The bank continues to favor the UAE and Saudi Arabia, but said it also remains optimistic about emerging opportunities in Kuwait, Qatar, and Bahrain. For FAB, Dubai represents a "compelling investment opportunity,” complete with booming growth in the hospitality and real estate sectors, placing the emirate on top of the bank’s “preferred allocation” in its larger outlook for the region.

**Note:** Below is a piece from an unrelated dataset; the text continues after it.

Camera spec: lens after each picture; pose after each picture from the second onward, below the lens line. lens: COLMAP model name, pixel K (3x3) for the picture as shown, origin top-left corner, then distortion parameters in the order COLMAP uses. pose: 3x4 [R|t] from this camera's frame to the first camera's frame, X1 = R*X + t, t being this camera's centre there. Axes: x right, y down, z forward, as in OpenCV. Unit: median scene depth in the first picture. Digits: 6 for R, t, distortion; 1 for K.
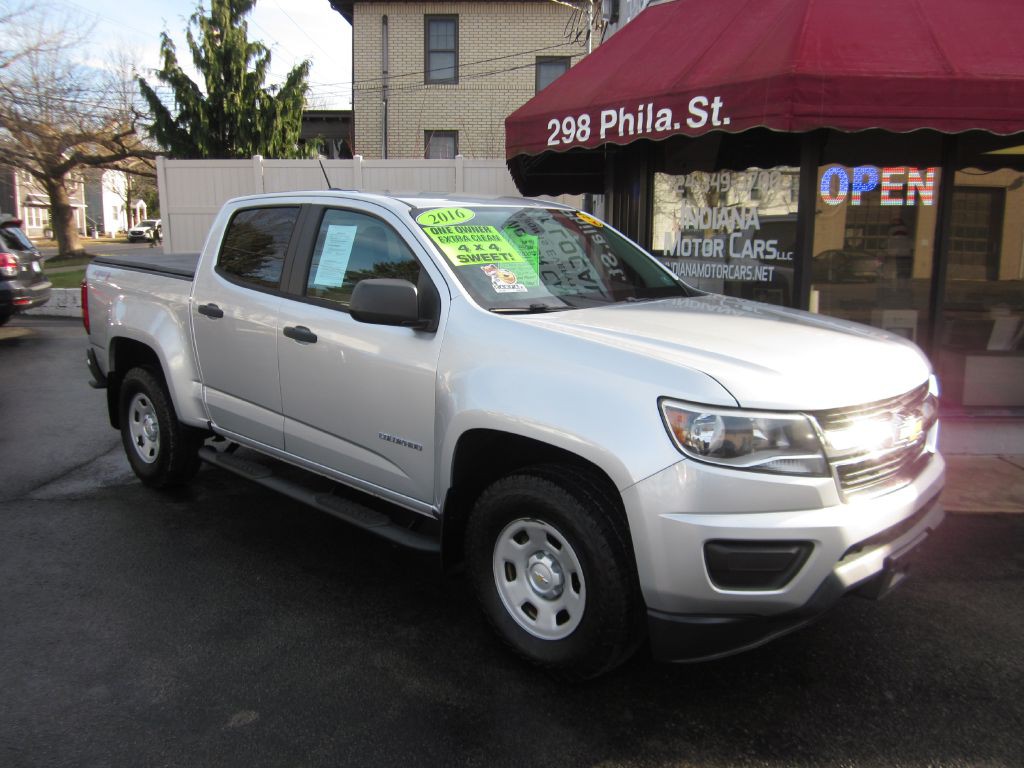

Dubai is followed closely by Abu Dhabi, whose diversification potential and expected healthy corporate earnings in 2025 make it primed for positive growth during the year, according to the report.

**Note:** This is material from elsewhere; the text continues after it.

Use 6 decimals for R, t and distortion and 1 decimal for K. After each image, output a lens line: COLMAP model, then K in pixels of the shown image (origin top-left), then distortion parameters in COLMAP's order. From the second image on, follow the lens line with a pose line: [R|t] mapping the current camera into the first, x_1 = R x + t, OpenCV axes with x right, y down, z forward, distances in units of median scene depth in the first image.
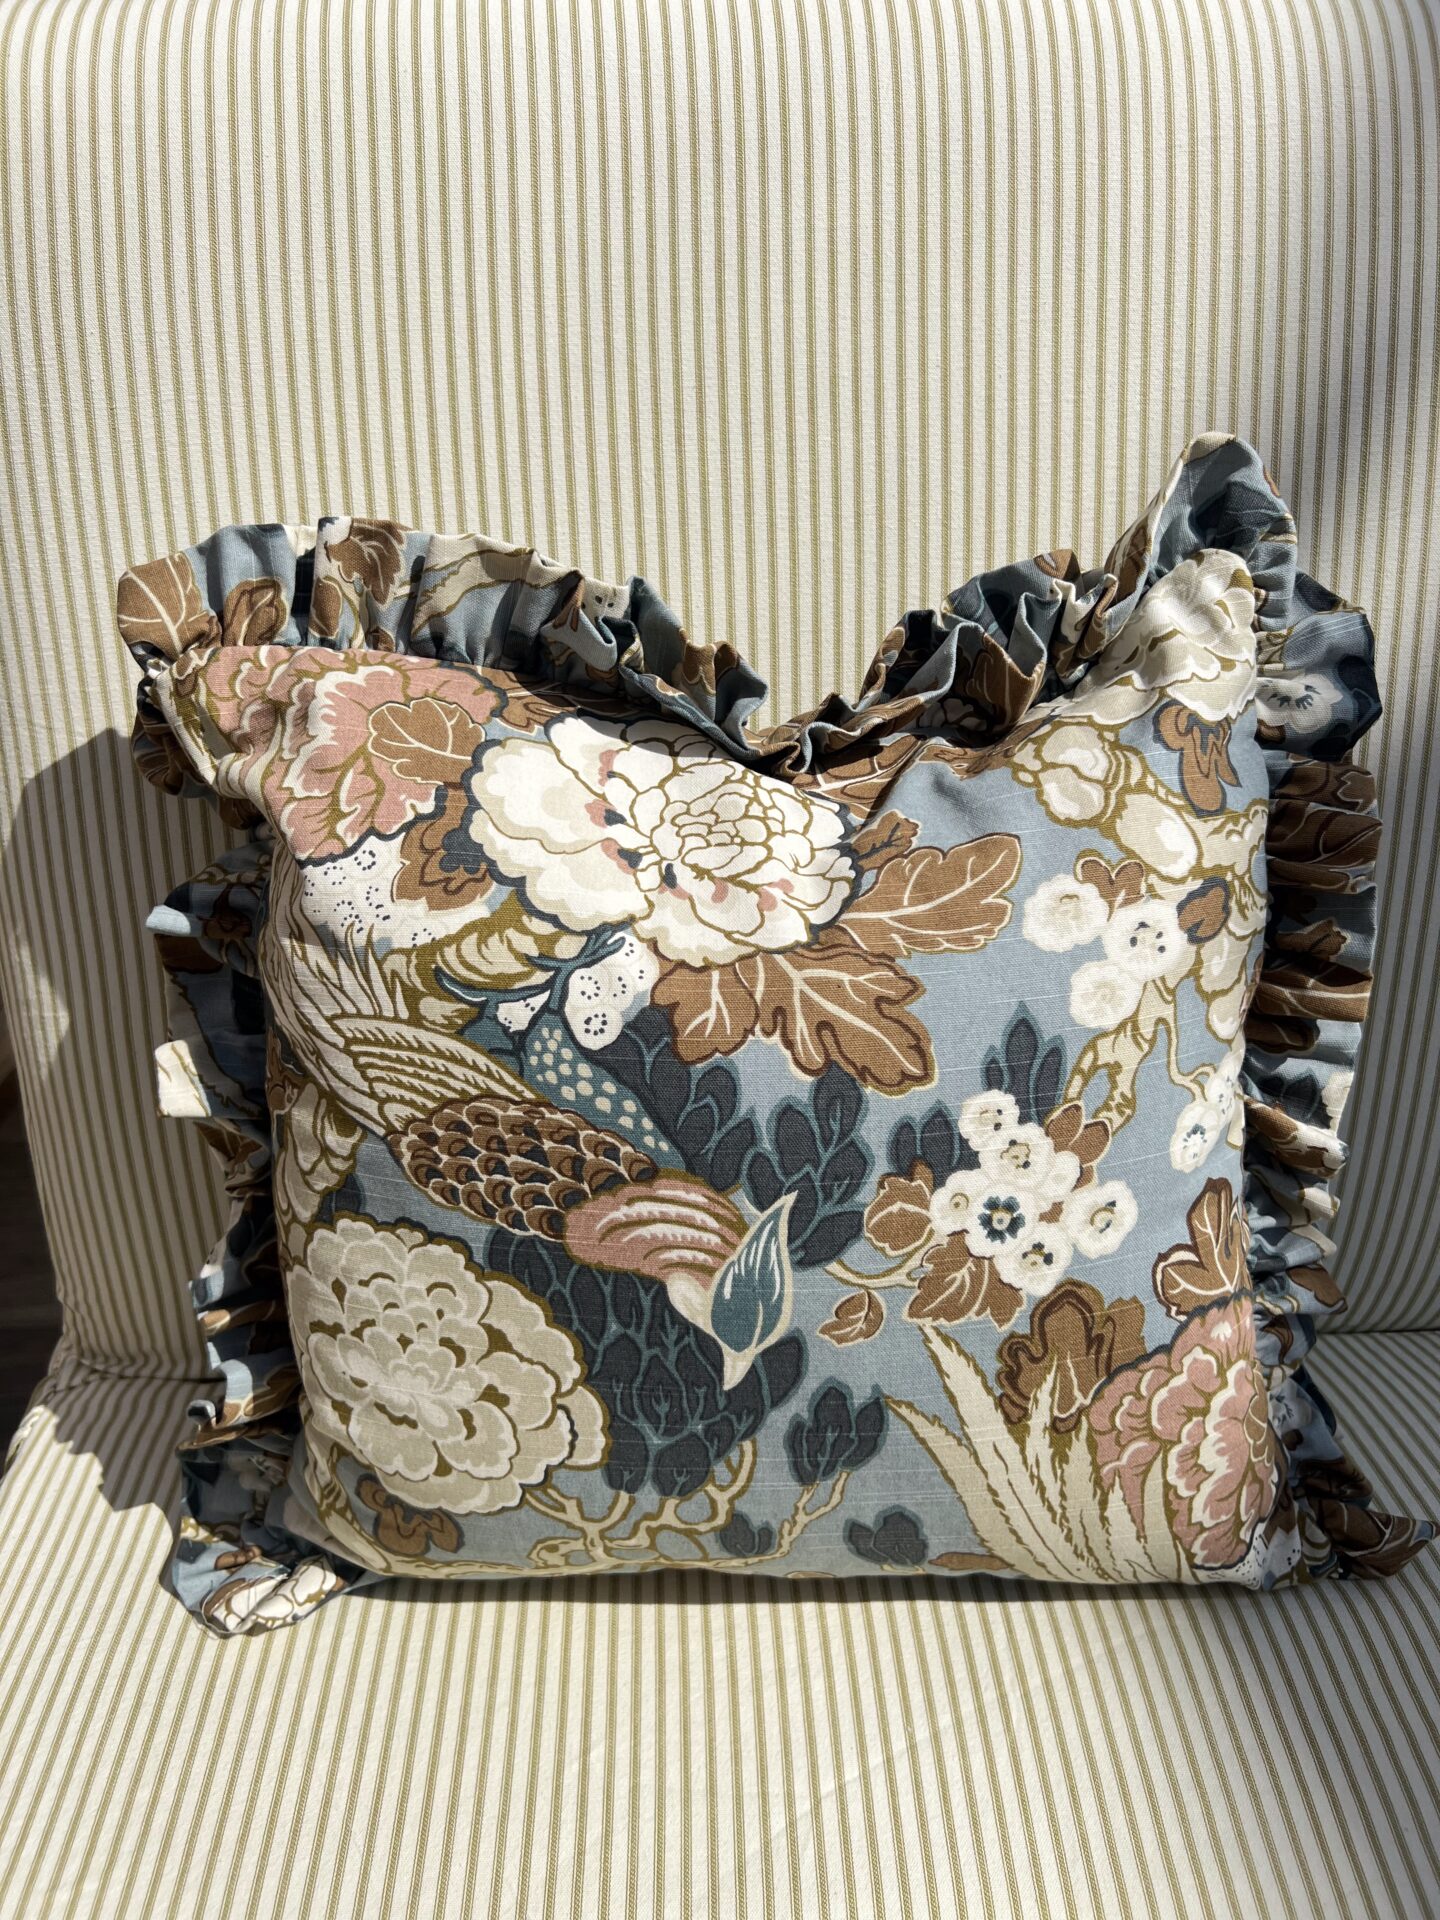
lens RADIAL K [[1467.1, 0, 724.1], [0, 1467.1, 954.9], [0, 0, 1]] dist [0.034711, -0.040200]
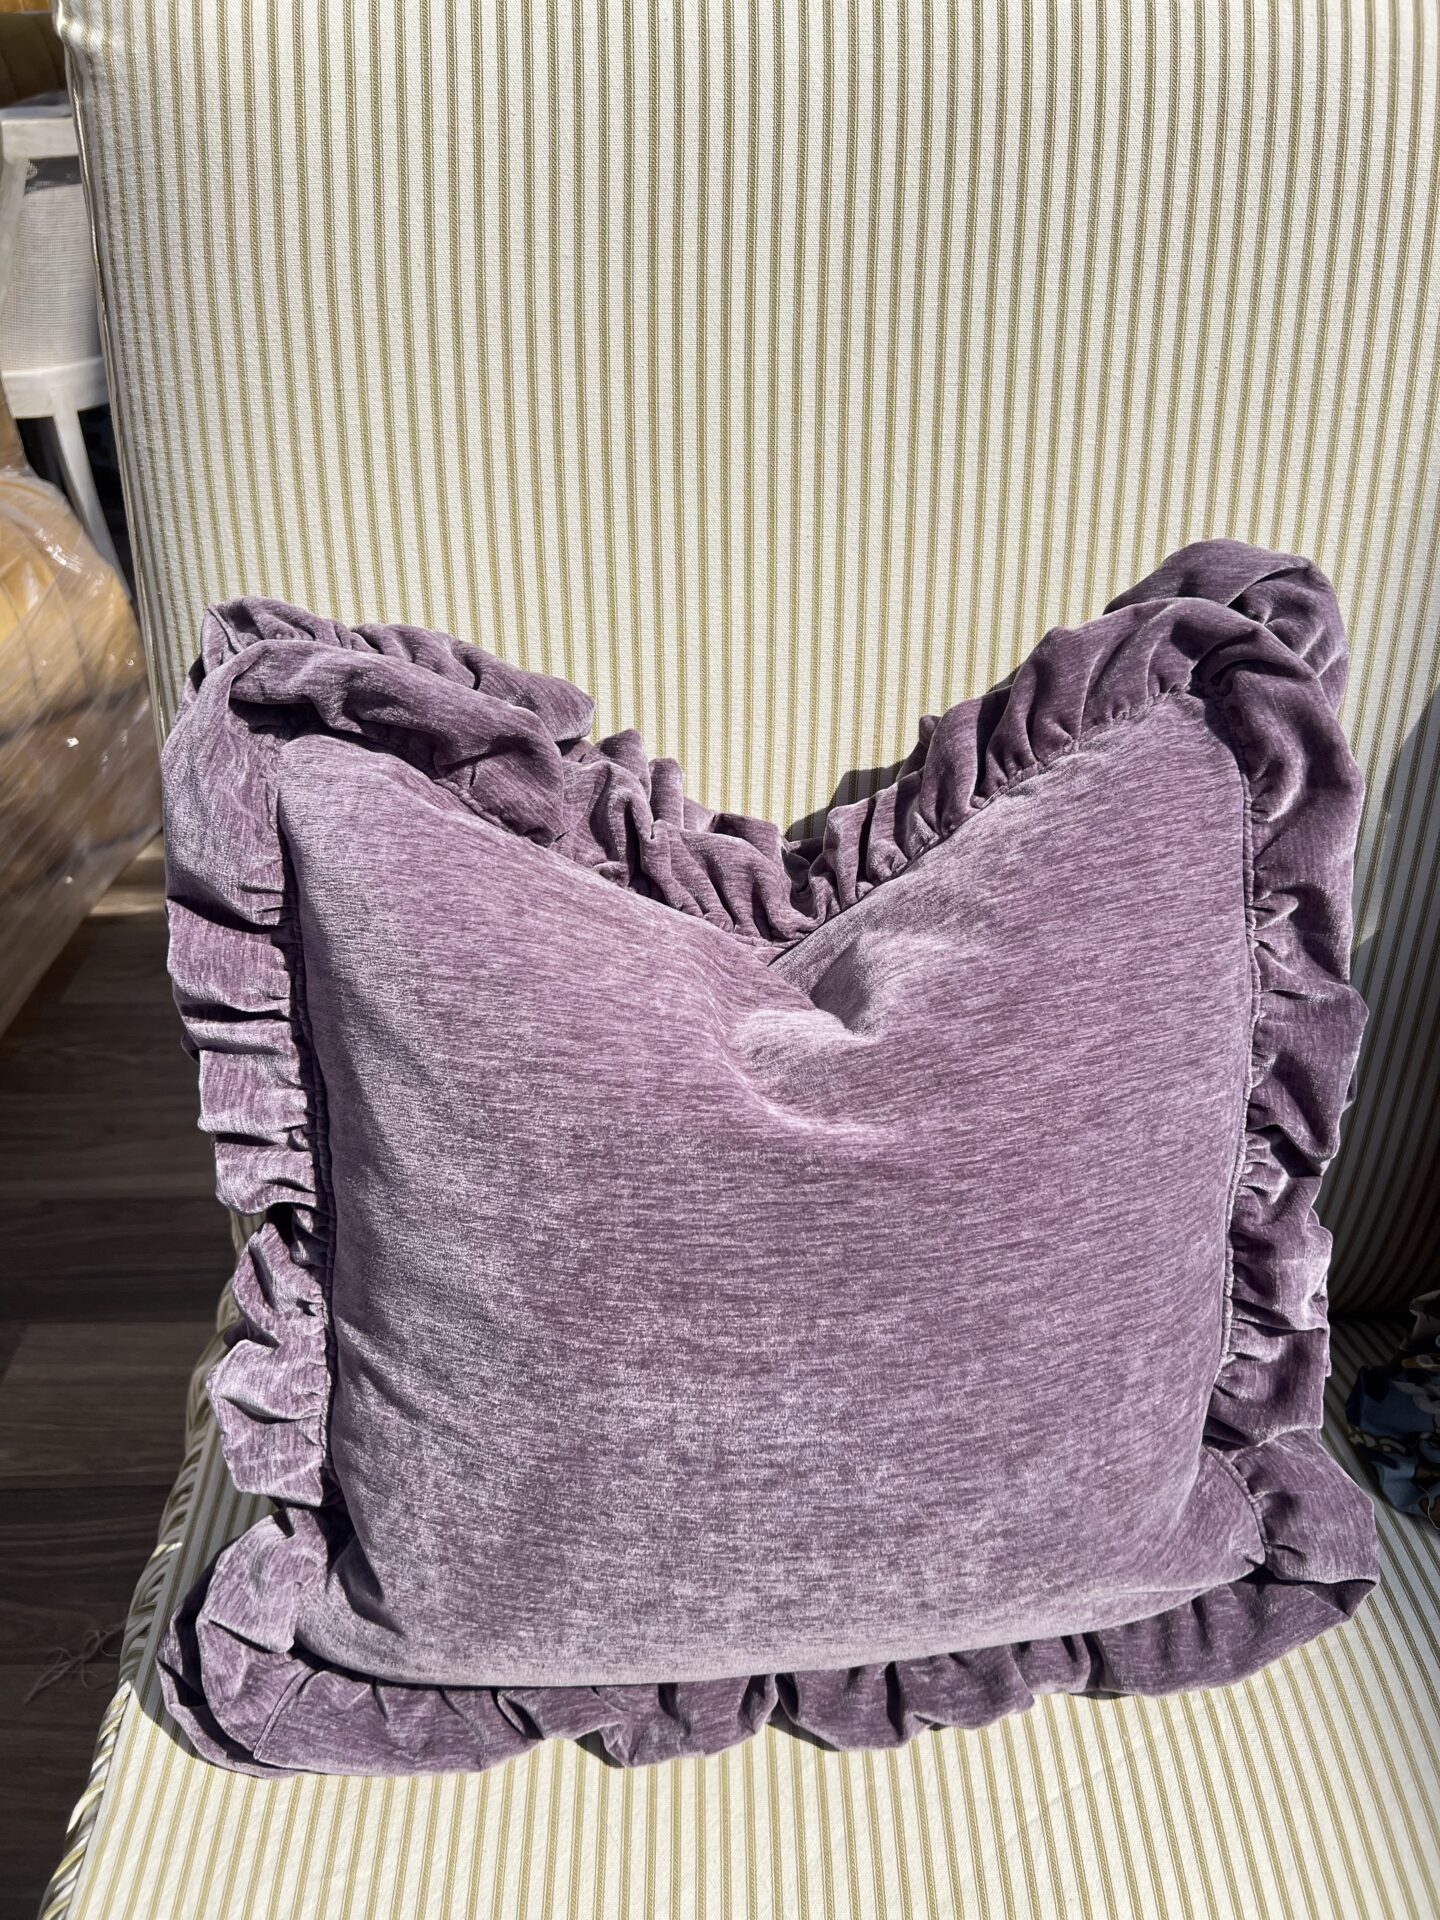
lens RADIAL K [[1467.1, 0, 721.2], [0, 1467.1, 958.2], [0, 0, 1]] dist [0.034711, -0.040200]
pose [[0.999554, 0.028210, 0.009782, -0.173087], [-0.029205, 0.991887, 0.123721, -0.136649], [-0.006213, -0.123951, 0.992269, 0.023205]]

These predictions are more optimistic than most: FAB and BMI have a more optimistic outlook than that of the International Monetary Fund (IMF) and the World Bank — both of which predicted 4% growth for the UAE this year — as well as that of the Central Bank of the UAE (CBUAE), which penciled in a slightly higher growth estimate of 4.5%.

ON THE GCC FRONT-

FAB, BMI see growth doubling across the GCC this year: FAB and BMI both penciled in a prediction of growth in the GCC reaching 4.2% in 2025, up from estimates of 1.8% for FAB and 2.1% for BMI last year.

FAB sees the growth being driven by “rising/stable oil prices and enhanced non-oil economic contributions,” with investments in tech, healthcare, financial services, and other sectors in GCC countries — particularly in the UAE and Saudi Arabia — projected to fuel future GDP growth.

FAB’s outlook for the GCC is also more optimistic than others: Emirates NBD sees headline growth in the GCC accelerating to 3.5% y-o-y this year. Meanwhile, the World Bank penciled in a prediction of 3.4% growth for the bloc this year, and 4.1% growth in 2026.

Investors cannot afford to sleep on the GCC: For the region as a whole, a “strategic focus on economic diversification, infrastructure development and technological advancement positions the region as an emerging investment hub,” according to FAB, adding that equity investors can unlock significant opportunities within the region. “As the GCC continues to evolve, investors will not only need to embrace its complexities, but also recognize the vast potential for growth and long-term rewards,” the report concluded.

Strong relations with Trump could bear (economic) fruit: “Trump holds good relations with Gulf markets' leaders, with Trump-related organizations heavily invested in Gulf markets like Saudi Arabia, the UAE and Oman. This could possibly materialise in economic and political benefits during his tenure,” according to BMI.